## PROBLEM
Could you output exactly the lines from the one containing "- 預防手腕扭傷的日常保健" through the end of the records below, and nothing more?
· · · · ·
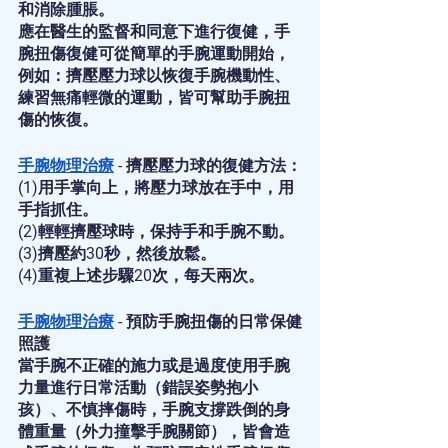
和消除腫脹。
應在醫生的監督和同意下進行復健，手
腕扭傷復健可從簡單的手腕運動開始，
例如：擠壓壓力球以恢復手腕機動性、
練習無痛輕微的運動，皆可幫助手腕扭
傷的恢復。
手腕物理治療
 - 擠壓壓力球的復健方法：
(1)用手掌向上，將壓力球放在手中，用
手指抓住。
(2)輕輕擠壓球時，保持手和手腕不動。
(3)擠壓約30秒，然後放鬆。
(4)重複上述步驟20次，每天兩次。
手腕物理治療
 - 預防手腕扭傷的日常保健
照護
當手腕不正確的施力或是過度使用手腕
力量進行日常活動（錯誤姿勢抱小
孩）、不慎摔傷時，手腕支撐跌倒的身
體重量（外力撞擊手腕關節），皆會造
· · · · ·
## ANSWER FOR THIS EXERCISE
 - 預防手腕扭傷的日常保健
照護
當手腕不正確的施力或是過度使用手腕
力量進行日常活動（錯誤姿勢抱小
孩）、不慎摔傷時，手腕支撐跌倒的身
體重量（外力撞擊手腕關節），皆會造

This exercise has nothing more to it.